Why was Doc Koop a member of the same professional nicotine research society with Joe Camel’s boss, R.J. Reynolds, during the 1990s? One answer to that question may found in my commentary "Mercantile You Addiction", published at Forces.org August 2001. That commentary discusses billboards that were strategically posted near Kirkland, Washington schools in 2001 and communicated the message to kids that nicotine is addicting. The billboards featured "Debi," who smoked through a hole in her neck and asked a question: "Is Nicotine Addictive?" Kids were told by that billboard "Just Ask Debi," continuing to smoke despite surgery for throat cancer. Problem is that, according to what The Seattle Times reported in its May 16, 2001 article "Smoking Stole My Voice . . . My Dreams" [stored], Debi quit smoking five years after she was diagnosed with throat cancer in 1992 (1997), but The Times says in its August 16, 2001 editorial "Not Enough Tobacco Money For Prevention" [stored] three months later that Debi is a lifelong smoker! How can a person who quit smoking four years before billboards that presented her smoking through a hole in her neck in 2001 possibly be a lifelong smoker, as represented by The Times in its August 16, 2001 editorial plea for more tobacco control funding? Why would The Times publish representations about Debi and smoking in August 2001 that are revealed to be blatantly false by their own previous reporting in May of the same year?

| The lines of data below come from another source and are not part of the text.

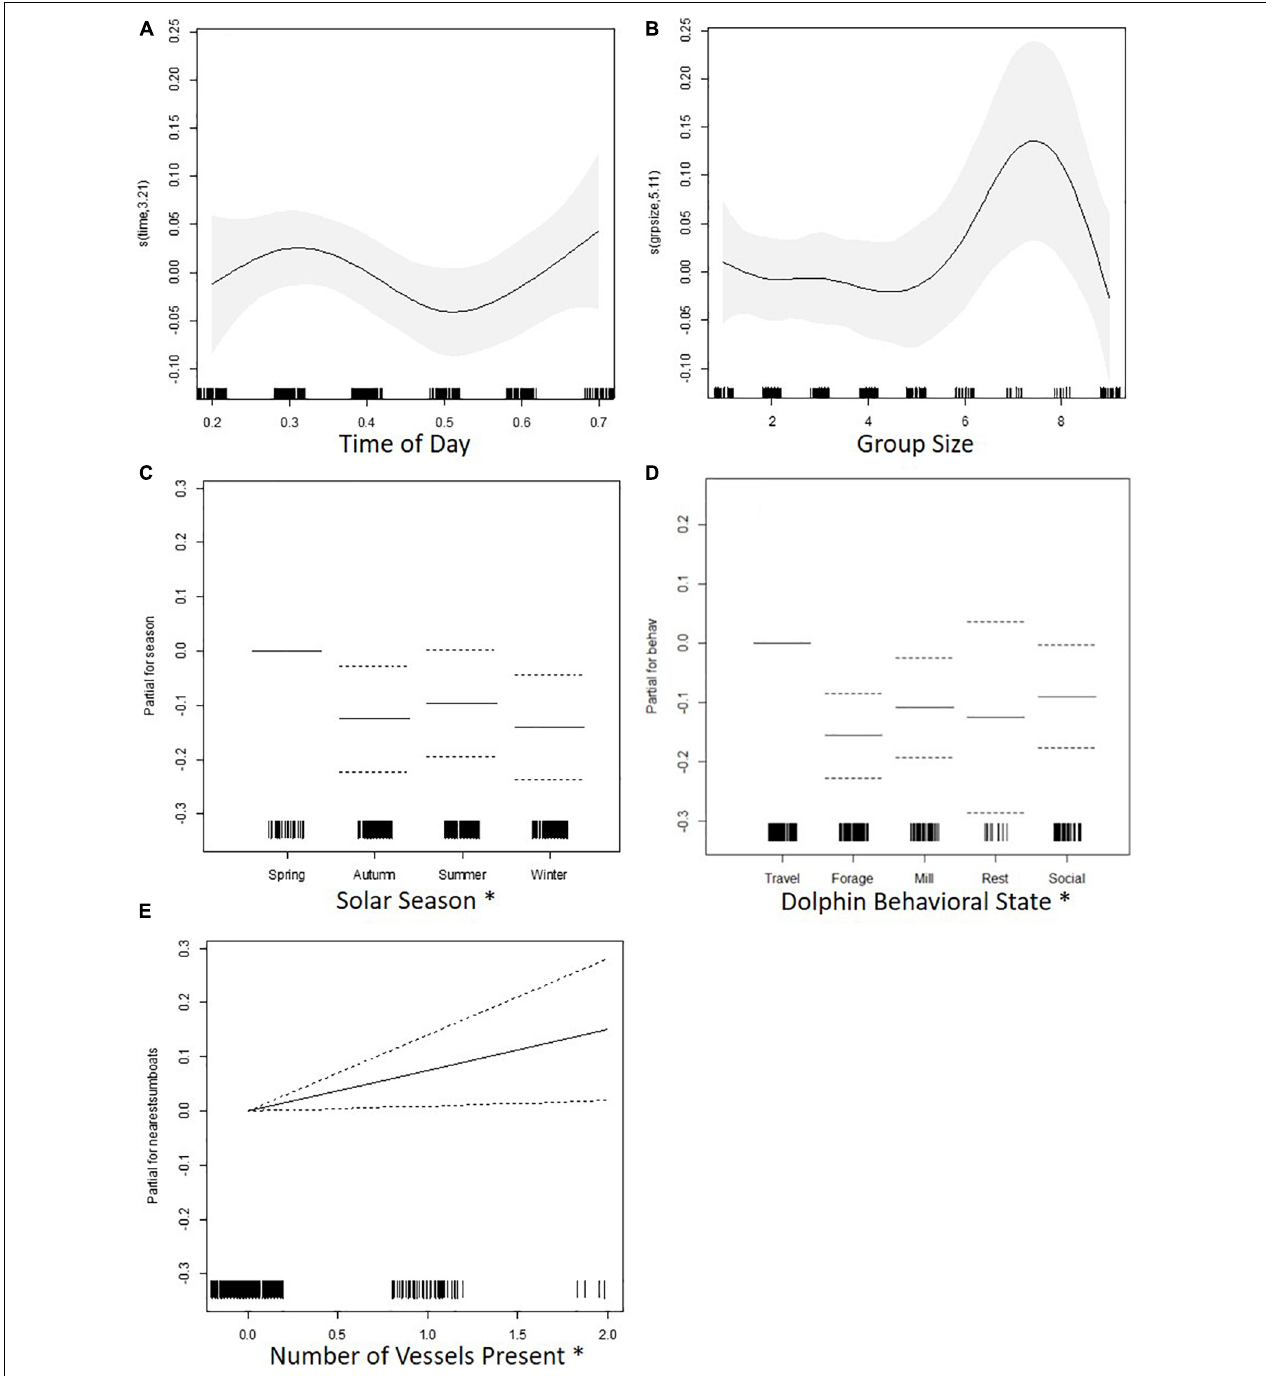
FIGURE 4 | Charts for the partial contribution of individual explanatory variables in the fitted GAM for swimming speed. Charts include: (A) time of day, (B) dolphin group size, (C) solar season, (D) dolphin behavioral state, and (E) number of vessels present. The rugplot along the x -axis indicates the density of observations for each factor. On the y -axis, values > 0 indicate a positive correlation with swimming speed, values < 0 indicate a negative correlation, and a value of 0 indicates no effect. Signif. codes: “*” 0.05; “ · ” 0.1.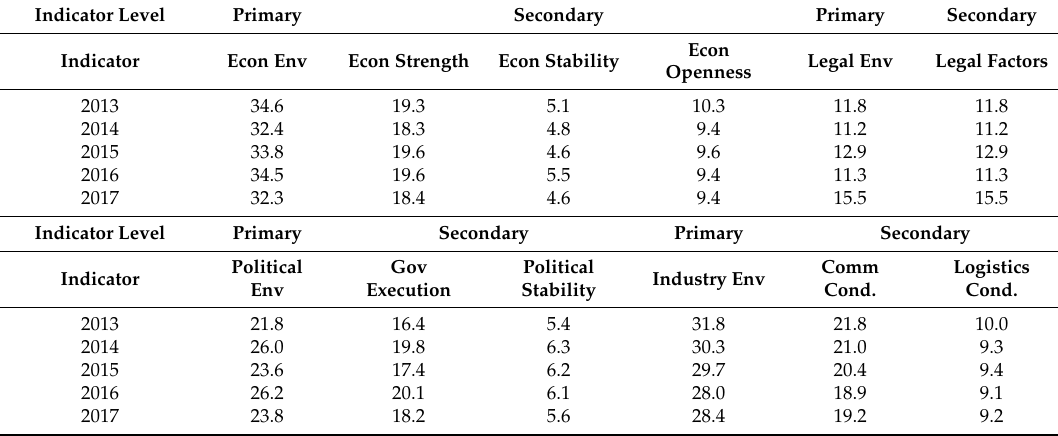
Table 5. Weights of indicators of the first-category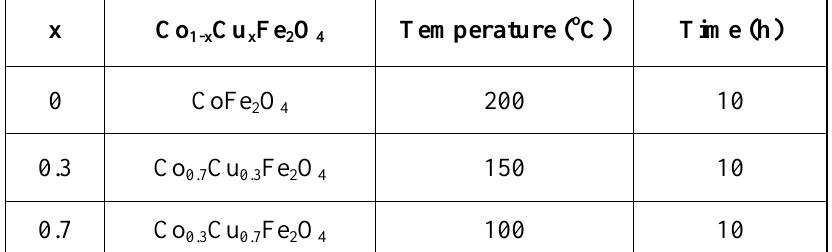
Table 4: Most convenient hydrothermal synthesis conditions of copper substituted cobalt ferrite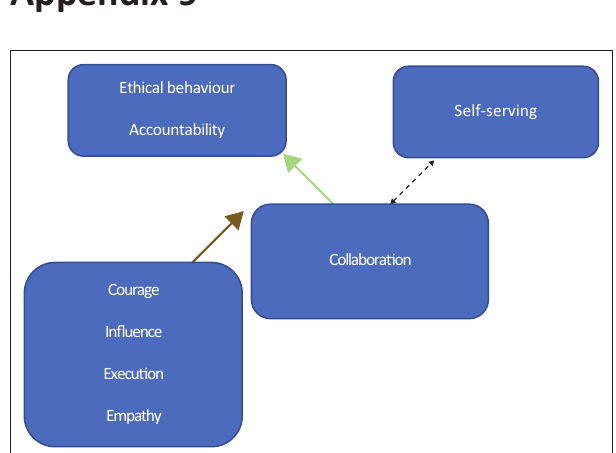
FIGURE 1-A9: Collaboration emerged as an important quality in social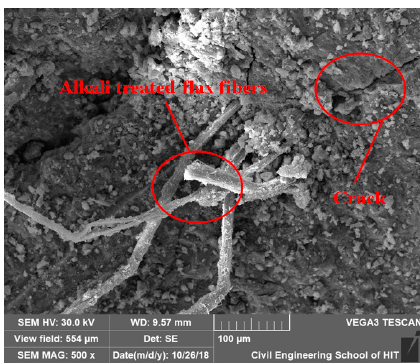
Figure 7. SEM image of F1 showing microfractures at 500 × .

Perhaps an answer to that question can be found by counting the pharmaceutical nicotine and other drug company advertisements in The Times’ and The Seattle Post-Intelligencer’s combined Sunday edition. But isn’t using false information that portrays a nonsmoker to be a hopeless tobacco addict, to sell new beliefs in addiction to nicotine from the first puff on billboards near schools that expressly target kids, the ultimate in deceiving kids and a blatant conflict-of-interest? We can thank Dr. Koop for that conflict.

It is worth noting that FORCES is still operating and providing useful information to the public. In contrast, the Seattle Post-Intelligencer published its last edition in March 2009. There’s a message in that for honest citizens and caring parents: those who abuse children by lying to them and exploiting youth in public advertising ultimately experience what they justly and richly deserve, career and economic oblivion.

Then again, it is also worth noting that child abusers often wind up in jail. A good place to start might be opening a prosecution file on New York City’s commissioner of public health, Dr. Thomas Frieden. Second in line should be the parents who allow their children to be featured in such advertisements.

As to CNBC, the situation is transparent: mainstream media broadcasts television commercials that abuse kids, to keep the NicoDerm and Nicorette advertising revenues flowing into the corporate till.

There you have it in a nutshell. Anti-tobacco is, always has been, and evermore shall be about raking in the bucks. If a four-year-old child is abused in the process well, you know, that’s just a minor “side bar issue.”